■ **WHAT IS EXPECTED**: Repeat each of the following entries exactly as they appear, line for line.
====== RECORD EXCERPTS
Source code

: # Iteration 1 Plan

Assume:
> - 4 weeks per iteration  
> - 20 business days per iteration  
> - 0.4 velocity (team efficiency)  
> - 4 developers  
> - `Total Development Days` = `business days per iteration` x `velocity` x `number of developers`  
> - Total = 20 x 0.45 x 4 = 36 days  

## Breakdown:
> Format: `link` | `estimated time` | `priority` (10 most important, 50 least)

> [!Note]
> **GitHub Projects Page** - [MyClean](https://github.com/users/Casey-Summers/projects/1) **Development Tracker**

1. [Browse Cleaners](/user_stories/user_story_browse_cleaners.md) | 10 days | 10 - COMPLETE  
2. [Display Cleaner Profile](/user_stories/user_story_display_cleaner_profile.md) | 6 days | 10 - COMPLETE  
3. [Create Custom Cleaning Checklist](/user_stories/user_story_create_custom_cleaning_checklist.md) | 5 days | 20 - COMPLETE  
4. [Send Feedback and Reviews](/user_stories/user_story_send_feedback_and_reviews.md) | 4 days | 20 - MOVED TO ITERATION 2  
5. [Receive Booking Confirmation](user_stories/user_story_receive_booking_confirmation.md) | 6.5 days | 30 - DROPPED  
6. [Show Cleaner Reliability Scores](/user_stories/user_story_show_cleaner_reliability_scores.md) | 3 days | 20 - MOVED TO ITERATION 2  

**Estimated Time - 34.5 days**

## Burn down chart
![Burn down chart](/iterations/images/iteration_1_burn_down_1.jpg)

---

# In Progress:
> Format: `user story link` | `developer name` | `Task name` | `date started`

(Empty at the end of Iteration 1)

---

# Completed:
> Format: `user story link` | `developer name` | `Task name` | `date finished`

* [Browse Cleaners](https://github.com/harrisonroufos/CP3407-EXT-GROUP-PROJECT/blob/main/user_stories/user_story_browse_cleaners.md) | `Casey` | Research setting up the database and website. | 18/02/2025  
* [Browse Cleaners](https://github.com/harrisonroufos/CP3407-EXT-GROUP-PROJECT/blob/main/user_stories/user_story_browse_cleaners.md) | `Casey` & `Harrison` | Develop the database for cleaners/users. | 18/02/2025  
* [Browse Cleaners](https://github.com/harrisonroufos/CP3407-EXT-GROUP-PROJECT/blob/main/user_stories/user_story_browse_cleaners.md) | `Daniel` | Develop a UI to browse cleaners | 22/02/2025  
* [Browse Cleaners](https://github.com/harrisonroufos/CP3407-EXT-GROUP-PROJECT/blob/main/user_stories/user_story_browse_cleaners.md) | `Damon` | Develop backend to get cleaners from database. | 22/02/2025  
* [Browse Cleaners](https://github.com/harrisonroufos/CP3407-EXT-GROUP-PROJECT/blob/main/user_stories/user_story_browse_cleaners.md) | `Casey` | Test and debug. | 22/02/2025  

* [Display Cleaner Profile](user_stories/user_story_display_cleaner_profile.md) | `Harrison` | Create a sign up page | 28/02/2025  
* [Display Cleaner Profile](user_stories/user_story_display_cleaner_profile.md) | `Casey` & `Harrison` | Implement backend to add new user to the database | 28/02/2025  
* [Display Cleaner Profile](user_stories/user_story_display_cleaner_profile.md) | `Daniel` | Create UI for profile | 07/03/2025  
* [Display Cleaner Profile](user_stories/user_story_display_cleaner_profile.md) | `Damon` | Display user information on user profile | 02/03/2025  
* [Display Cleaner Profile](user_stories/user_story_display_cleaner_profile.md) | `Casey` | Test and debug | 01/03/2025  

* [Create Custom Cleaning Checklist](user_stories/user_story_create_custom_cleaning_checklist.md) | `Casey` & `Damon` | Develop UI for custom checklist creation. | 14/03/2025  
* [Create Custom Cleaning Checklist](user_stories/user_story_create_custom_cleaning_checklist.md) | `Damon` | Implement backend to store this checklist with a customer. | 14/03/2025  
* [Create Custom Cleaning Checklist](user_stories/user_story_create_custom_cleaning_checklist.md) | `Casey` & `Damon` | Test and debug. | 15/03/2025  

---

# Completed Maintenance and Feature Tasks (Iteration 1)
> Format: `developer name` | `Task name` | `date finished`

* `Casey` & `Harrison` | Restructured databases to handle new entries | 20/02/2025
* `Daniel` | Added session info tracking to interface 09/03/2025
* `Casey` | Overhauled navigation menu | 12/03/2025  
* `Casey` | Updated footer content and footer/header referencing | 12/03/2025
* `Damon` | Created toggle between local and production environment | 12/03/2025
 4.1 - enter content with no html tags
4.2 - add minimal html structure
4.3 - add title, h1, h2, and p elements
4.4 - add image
============
■ **REPLY**:
Source code

: # Iteration 1 Plan

Assume:
> - 4 weeks per iteration  
> - 20 business days per iteration  
> - 0.4 velocity (team efficiency)  
> - 4 developers  
> - `Total Development Days` = `business days per iteration` x `velocity` x `number of developers`  
> - Total = 20 x 0.45 x 4 = 36 days  

## Breakdown:
> Format: `link` | `estimated time` | `priority` (10 most important, 50 least)

> [!Note]
> **GitHub Projects Page** - [MyClean](https://github.com/users/Casey-Summers/projects/1) **Development Tracker**

1. [Browse Cleaners](/user_stories/user_story_browse_cleaners.md) | 10 days | 10 - COMPLETE  
2. [Display Cleaner Profile](/user_stories/user_story_display_cleaner_profile.md) | 6 days | 10 - COMPLETE  
3. [Create Custom Cleaning Checklist](/user_stories/user_story_create_custom_cleaning_checklist.md) | 5 days | 20 - COMPLETE  
4. [Send Feedback and Reviews](/user_stories/user_story_send_feedback_and_reviews.md) | 4 days | 20 - MOVED TO ITERATION 2  
5. [Receive Booking Confirmation](user_stories/user_story_receive_booking_confirmation.md) | 6.5 days | 30 - DROPPED  
6. [Show Cleaner Reliability Scores](/user_stories/user_story_show_cleaner_reliability_scores.md) | 3 days | 20 - MOVED TO ITERATION 2  

**Estimated Time - 34.5 days**

## Burn down chart
![Burn down chart](/iterations/images/iteration_1_burn_down_1.jpg)

---

# In Progress:
> Format: `user story link` | `developer name` | `Task name` | `date started`

(Empty at the end of Iteration 1)

---

# Completed:
> Format: `user story link` | `developer name` | `Task name` | `date finished`

* [Browse Cleaners](https://github.com/harrisonroufos/CP3407-EXT-GROUP-PROJECT/blob/main/user_stories/user_story_browse_cleaners.md) | `Casey` | Research setting up the database and website. | 18/02/2025  
* [Browse Cleaners](https://github.com/harrisonroufos/CP3407-EXT-GROUP-PROJECT/blob/main/user_stories/user_story_browse_cleaners.md) | `Casey` & `Harrison` | Develop the database for cleaners/users. | 18/02/2025  
* [Browse Cleaners](https://github.com/harrisonroufos/CP3407-EXT-GROUP-PROJECT/blob/main/user_stories/user_story_browse_cleaners.md) | `Daniel` | Develop a UI to browse cleaners | 22/02/2025  
* [Browse Cleaners](https://github.com/harrisonroufos/CP3407-EXT-GROUP-PROJECT/blob/main/user_stories/user_story_browse_cleaners.md) | `Damon` | Develop backend to get cleaners from database. | 22/02/2025  
* [Browse Cleaners](https://github.com/harrisonroufos/CP3407-EXT-GROUP-PROJECT/blob/main/user_stories/user_story_browse_cleaners.md) | `Casey` | Test and debug. | 22/02/2025  

* [Display Cleaner Profile](user_stories/user_story_display_cleaner_profile.md) | `Harrison` | Create a sign up page | 28/02/2025  
* [Display Cleaner Profile](user_stories/user_story_display_cleaner_profile.md) | `Casey` & `Harrison` | Implement backend to add new user to the database | 28/02/2025  
* [Display Cleaner Profile](user_stories/user_story_display_cleaner_profile.md) | `Daniel` | Create UI for profile | 07/03/2025  
* [Display Cleaner Profile](user_stories/user_story_display_cleaner_profile.md) | `Damon` | Display user information on user profile | 02/03/2025  
* [Display Cleaner Profile](user_stories/user_story_display_cleaner_profile.md) | `Casey` | Test and debug | 01/03/2025  

* [Create Custom Cleaning Checklist](user_stories/user_story_create_custom_cleaning_checklist.md) | `Casey` & `Damon` | Develop UI for custom checklist creation. | 14/03/2025  
* [Create Custom Cleaning Checklist](user_stories/user_story_create_custom_cleaning_checklist.md) | `Damon` | Implement backend to store this checklist with a customer. | 14/03/2025  
* [Create Custom Cleaning Checklist](user_stories/user_story_create_custom_cleaning_checklist.md) | `Casey` & `Damon` | Test and debug. | 15/03/2025  

---

# Completed Maintenance and Feature Tasks (Iteration 1)
> Format: `developer name` | `Task name` | `date finished`

* `Casey` & `Harrison` | Restructured databases to handle new entries | 20/02/2025
* `Daniel` | Added session info tracking to interface 09/03/2025
* `Casey` | Overhauled navigation menu | 12/03/2025  
* `Casey` | Updated footer content and footer/header referencing | 12/03/2025
* `Damon` | Created toggle between local and production environment | 12/03/2025
 4.1 - enter content with no html tags
4.2 - add minimal html structure
4.3 - add title, h1, h2, and p elements
4.4 - add image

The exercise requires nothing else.